# EXERCISE DETAILS
Return the lines below that contain "dout".

--- DATA FOR THIS EXERCISE Enclosed Below ---

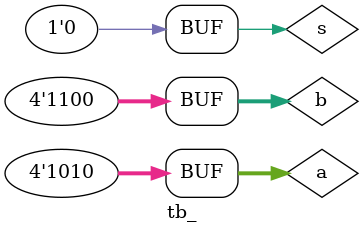
<source format=v>
module mux (
    input [3:0] a,
    input [3:0] b,
    input s,
    output reg [3:0] x);

    always @(a, b, s)
    begin
        if (s)
            x = b;
        else
            x = a;
    end

endmodule

module tb_;

    reg [3:0] a;
    reg [3:0] b;
    reg s;

    wire [3:0] x;

    mux uut (
        .a(a),
        .b(b),
        .s(s),
        .x(x)
    );

    initial begin
        a = 4'b1010;
        b = 4'b1100;
        s = 0;

        $monitor("At time %t, A = %b, B = %b, s = %b, x = %b", $time, a, b, s, x);

        s = 1;
        #5;
        s = 0;
        #5;

    end

endmodule

</source>
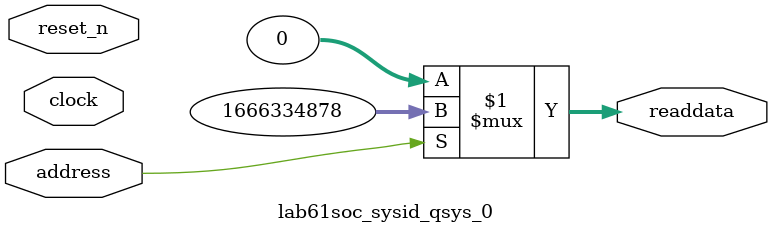
<source format=v>



// synthesis translate_off
`timescale 1ns / 1ps
// synthesis translate_on

// turn off superfluous verilog processor warnings 
// altera message_level Level1 
// altera message_off 10034 10035 10036 10037 10230 10240 10030 

module lab61soc_sysid_qsys_0 (
               // inputs:
                address,
                clock,
                reset_n,

               // outputs:
                readdata
             )
;

  output  [ 31: 0] readdata;
  input            address;
  input            clock;
  input            reset_n;

  wire    [ 31: 0] readdata;
  //control_slave, which is an e_avalon_slave
  assign readdata = address ? 1666334878 : 0;

endmodule



</source>
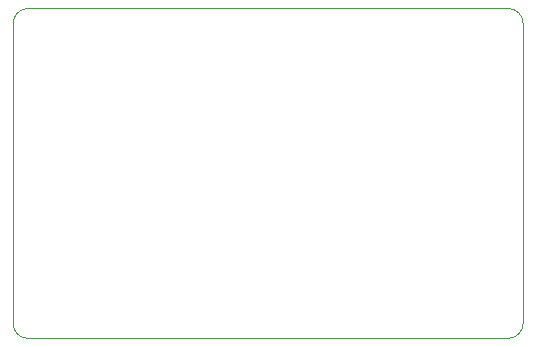
<source format=gbr>
%TF.GenerationSoftware,KiCad,Pcbnew,(5.1.9)-1*%
%TF.CreationDate,2021-03-21T16:20:23+00:00*%
%TF.ProjectId,hp5354a-ocxo,68703533-3534-4612-9d6f-63786f2e6b69,rev?*%
%TF.SameCoordinates,Original*%
%TF.FileFunction,Profile,NP*%
%FSLAX46Y46*%
G04 Gerber Fmt 4.6, Leading zero omitted, Abs format (unit mm)*
G04 Created by KiCad (PCBNEW (5.1.9)-1) date 2021-03-21 16:20:23*
%MOMM*%
%LPD*%
G01*
G04 APERTURE LIST*
%TA.AperFunction,Profile*%
%ADD10C,0.050000*%
%TD*%
G04 APERTURE END LIST*
D10*
X96520000Y-111760000D02*
X137160000Y-111760000D01*
X95250000Y-85090000D02*
X95250000Y-110490000D01*
X137160000Y-83820000D02*
X96520000Y-83820000D01*
X138430000Y-110490000D02*
X138430000Y-85090000D01*
X95250000Y-85090000D02*
G75*
G02*
X96520000Y-83820000I1270000J0D01*
G01*
X96520000Y-111760000D02*
G75*
G02*
X95250000Y-110490000I0J1270000D01*
G01*
X138430000Y-110490000D02*
G75*
G02*
X137160000Y-111760000I-1270000J0D01*
G01*
X137160000Y-83820000D02*
G75*
G02*
X138430000Y-85090000I0J-1270000D01*
G01*
M02*

</source>
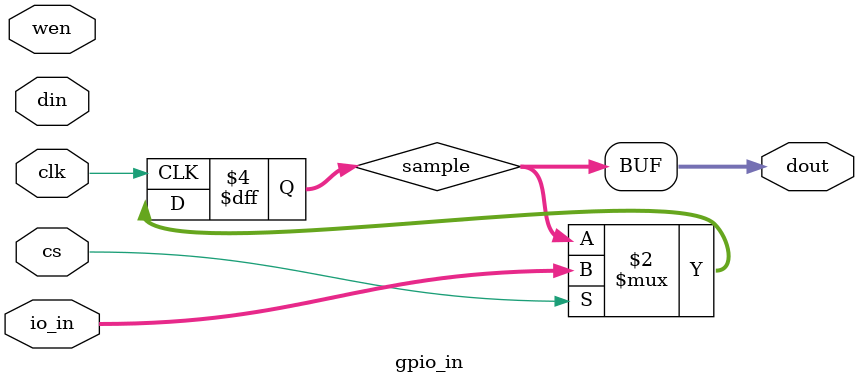
<source format=v>
module gpio_in
  #(
    parameter WIDTH= 32
    )
   (
    input wire 		    clk,
    input wire 		    cs,
    input wire 		    wen,
    input wire [WIDTH-1:0]  din,

    output wire [WIDTH-1:0] dout,

    input wire [WIDTH-1:0]  io_in
    );

   reg [WIDTH-1:0] 	    sample;

   always @(posedge clk)
     begin
	if (cs)
	  sample<= io_in;
     end

   assign dout= sample;
   
endmodule // gpio_in

</source>
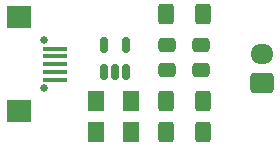
<source format=gbr>
%TF.GenerationSoftware,KiCad,Pcbnew,8.0.2*%
%TF.CreationDate,2025-07-12T13:28:42+07:00*%
%TF.ProjectId,Li-Ion Charger Controller,4c692d49-6f6e-4204-9368-617267657220,rev?*%
%TF.SameCoordinates,Original*%
%TF.FileFunction,Soldermask,Top*%
%TF.FilePolarity,Negative*%
%FSLAX46Y46*%
G04 Gerber Fmt 4.6, Leading zero omitted, Abs format (unit mm)*
G04 Created by KiCad (PCBNEW 8.0.2) date 2025-07-12 13:28:42*
%MOMM*%
%LPD*%
G01*
G04 APERTURE LIST*
G04 Aperture macros list*
%AMRoundRect*
0 Rectangle with rounded corners*
0 $1 Rounding radius*
0 $2 $3 $4 $5 $6 $7 $8 $9 X,Y pos of 4 corners*
0 Add a 4 corners polygon primitive as box body*
4,1,4,$2,$3,$4,$5,$6,$7,$8,$9,$2,$3,0*
0 Add four circle primitives for the rounded corners*
1,1,$1+$1,$2,$3*
1,1,$1+$1,$4,$5*
1,1,$1+$1,$6,$7*
1,1,$1+$1,$8,$9*
0 Add four rect primitives between the rounded corners*
20,1,$1+$1,$2,$3,$4,$5,0*
20,1,$1+$1,$4,$5,$6,$7,0*
20,1,$1+$1,$6,$7,$8,$9,0*
20,1,$1+$1,$8,$9,$2,$3,0*%
G04 Aperture macros list end*
%ADD10RoundRect,0.250000X-0.475000X0.337500X-0.475000X-0.337500X0.475000X-0.337500X0.475000X0.337500X0*%
%ADD11RoundRect,0.150000X0.150000X-0.512500X0.150000X0.512500X-0.150000X0.512500X-0.150000X-0.512500X0*%
%ADD12RoundRect,0.250001X0.462499X0.624999X-0.462499X0.624999X-0.462499X-0.624999X0.462499X-0.624999X0*%
%ADD13RoundRect,0.250000X-0.400000X-0.625000X0.400000X-0.625000X0.400000X0.625000X-0.400000X0.625000X0*%
%ADD14RoundRect,0.250000X0.475000X-0.337500X0.475000X0.337500X-0.475000X0.337500X-0.475000X-0.337500X0*%
%ADD15RoundRect,0.250001X-0.462499X-0.624999X0.462499X-0.624999X0.462499X0.624999X-0.462499X0.624999X0*%
%ADD16C,0.650000*%
%ADD17R,2.100000X1.900000*%
%ADD18R,2.000000X0.400000*%
%ADD19RoundRect,0.250000X0.725000X-0.600000X0.725000X0.600000X-0.725000X0.600000X-0.725000X-0.600000X0*%
%ADD20O,1.950000X1.700000*%
G04 APERTURE END LIST*
D10*
%TO.C,C1*%
X157500000Y-90762500D03*
X157500000Y-92837500D03*
%TD*%
D11*
%TO.C,U1*%
X152150000Y-92975000D03*
X153100000Y-92975000D03*
X154050000Y-92975000D03*
X154050000Y-90700000D03*
X152150000Y-90700000D03*
%TD*%
D12*
%TO.C,D1*%
X154487500Y-98100000D03*
X151512500Y-98100000D03*
%TD*%
D13*
%TO.C,R1*%
X157450000Y-98110000D03*
X160550000Y-98110000D03*
%TD*%
D14*
%TO.C,C2*%
X160400000Y-92837500D03*
X160400000Y-90762500D03*
%TD*%
D13*
%TO.C,R3*%
X157450000Y-88100000D03*
X160550000Y-88100000D03*
%TD*%
D15*
%TO.C,D2*%
X151512500Y-95500000D03*
X154487500Y-95500000D03*
%TD*%
D13*
%TO.C,R2*%
X157450000Y-95500000D03*
X160550000Y-95500000D03*
%TD*%
D16*
%TO.C,J2*%
X147137500Y-90340000D03*
X147137500Y-94340000D03*
D17*
X144997500Y-88350000D03*
X144997500Y-96350000D03*
D18*
X148057500Y-91050000D03*
X148057500Y-91700000D03*
X148057500Y-92350000D03*
X148057500Y-93000000D03*
X148057500Y-93650000D03*
%TD*%
D19*
%TO.C,J1*%
X165600000Y-93950000D03*
D20*
X165600000Y-91450000D03*
%TD*%
M02*

</source>
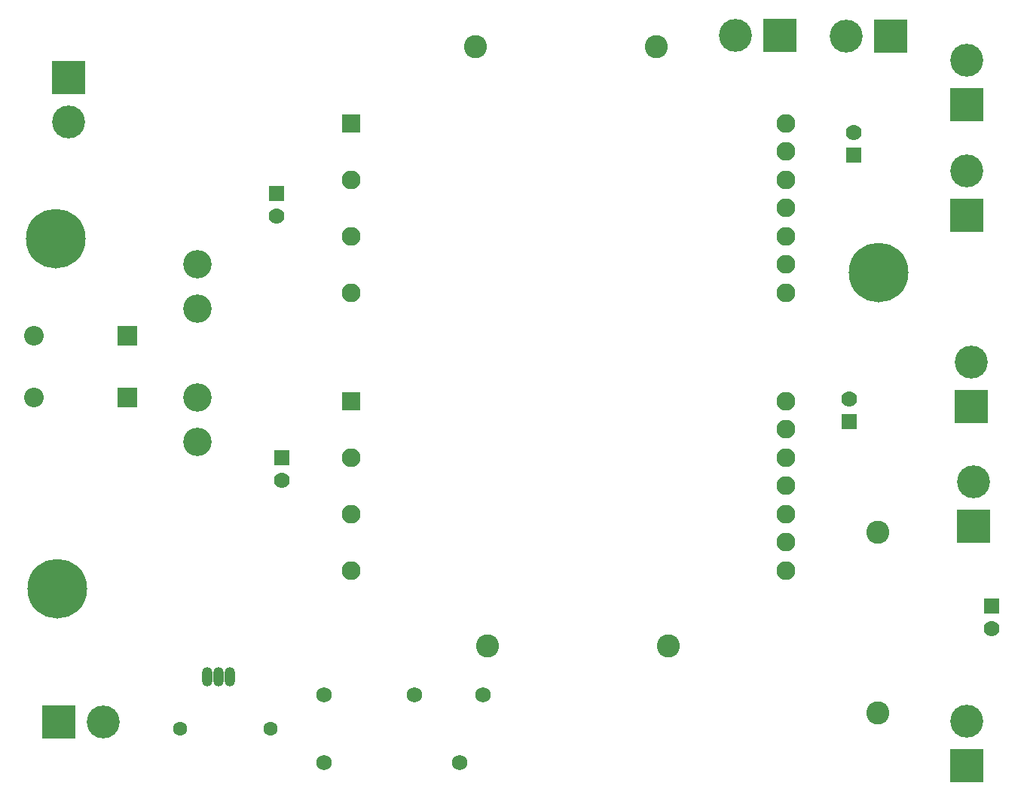
<source format=gbs>
%FSLAX44Y44*%
%MOMM*%
G71*
G01*
G75*
G04 Layer_Color=16711935*
%ADD10C,2.0000*%
%ADD11C,1.5000*%
%ADD12C,2.5400*%
%ADD13C,1.2700*%
%ADD14C,1.0000*%
%ADD15C,0.7000*%
%ADD16R,3.5000X3.5000*%
%ADD17C,3.5000*%
%ADD18R,1.5748X1.5748*%
%ADD19C,1.5748*%
%ADD20C,2.4000*%
%ADD21C,1.4000*%
%ADD22O,1.0000X2.0000*%
%ADD23O,1.0000X2.0000*%
%ADD24C,2.0000*%
%ADD25R,2.0000X2.0000*%
%ADD26R,3.5000X3.5000*%
%ADD27R,1.9050X1.9050*%
%ADD28C,1.9050*%
%ADD29C,6.5000*%
%ADD30C,1.5240*%
%ADD31C,3.0000*%
%ADD32R,3.7032X3.7032*%
%ADD33C,3.7032*%
%ADD34R,1.7780X1.7780*%
%ADD35C,1.7780*%
%ADD36C,2.6032*%
%ADD37C,1.6032*%
%ADD38O,1.2032X2.2032*%
%ADD39O,1.2032X2.2032*%
%ADD40C,2.2032*%
%ADD41R,2.2032X2.2032*%
%ADD42R,3.7032X3.7032*%
%ADD43R,2.1082X2.1082*%
%ADD44C,2.1082*%
%ADD45C,6.7032*%
%ADD46C,1.7272*%
%ADD47C,3.2032*%
D32*
X1562970Y1661160D02*
D03*
X1438510Y1662430D02*
D03*
X627780Y890270D02*
D03*
D33*
X1512970Y1661160D02*
D03*
X1388510Y1662430D02*
D03*
X638810Y1565040D02*
D03*
X1653540Y1295000D02*
D03*
X1656080Y1160380D02*
D03*
X1648460Y1509630D02*
D03*
Y1634090D02*
D03*
X677780Y890270D02*
D03*
X1648460Y891140D02*
D03*
D34*
X1676170Y1020840D02*
D03*
X1516380Y1228090D02*
D03*
X1521460Y1527810D02*
D03*
X872490Y1484630D02*
D03*
X878840Y1187450D02*
D03*
D35*
X1676170Y995440D02*
D03*
X1516380Y1253490D02*
D03*
X1521460Y1553210D02*
D03*
X872490Y1459230D02*
D03*
X878840Y1162050D02*
D03*
D36*
X1109980Y975360D02*
D03*
X1313180D02*
D03*
X1096010Y1649730D02*
D03*
X1299210D02*
D03*
X1548130Y1103630D02*
D03*
Y900430D02*
D03*
D37*
X764540Y882650D02*
D03*
X866140D02*
D03*
D38*
X820420Y941070D02*
D03*
X795020D02*
D03*
D39*
X807720D02*
D03*
D40*
X600480Y1324610D02*
D03*
Y1254760D02*
D03*
D41*
X705080Y1324610D02*
D03*
Y1254760D02*
D03*
D42*
X638810Y1615040D02*
D03*
X1653540Y1245000D02*
D03*
X1656080Y1110380D02*
D03*
X1648460Y1459630D02*
D03*
Y1584090D02*
D03*
Y841140D02*
D03*
D43*
X956310Y1250950D02*
D03*
Y1563370D02*
D03*
D44*
Y1187450D02*
D03*
Y1123950D02*
D03*
Y1060450D02*
D03*
X1445260D02*
D03*
Y1092200D02*
D03*
Y1123950D02*
D03*
Y1155700D02*
D03*
Y1187450D02*
D03*
Y1219200D02*
D03*
Y1250950D02*
D03*
X956310Y1499870D02*
D03*
Y1436370D02*
D03*
Y1372870D02*
D03*
X1445260D02*
D03*
Y1404620D02*
D03*
Y1436370D02*
D03*
Y1468120D02*
D03*
Y1499870D02*
D03*
Y1531620D02*
D03*
Y1563370D02*
D03*
D45*
X626110Y1040130D02*
D03*
X624840Y1433830D02*
D03*
X1549400Y1395730D02*
D03*
D46*
X1078830Y844750D02*
D03*
X925830D02*
D03*
X1104830Y920750D02*
D03*
X1027830D02*
D03*
X925830D02*
D03*
D47*
X783590Y1255230D02*
D03*
Y1205230D02*
D03*
Y1405230D02*
D03*
Y1355230D02*
D03*
M02*

</source>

--- End of Enclosed DATA FOR THIS EXERCISE ---

# TASK ANSWER
    output wire [WIDTH-1:0] dout,
   assign dout= sample;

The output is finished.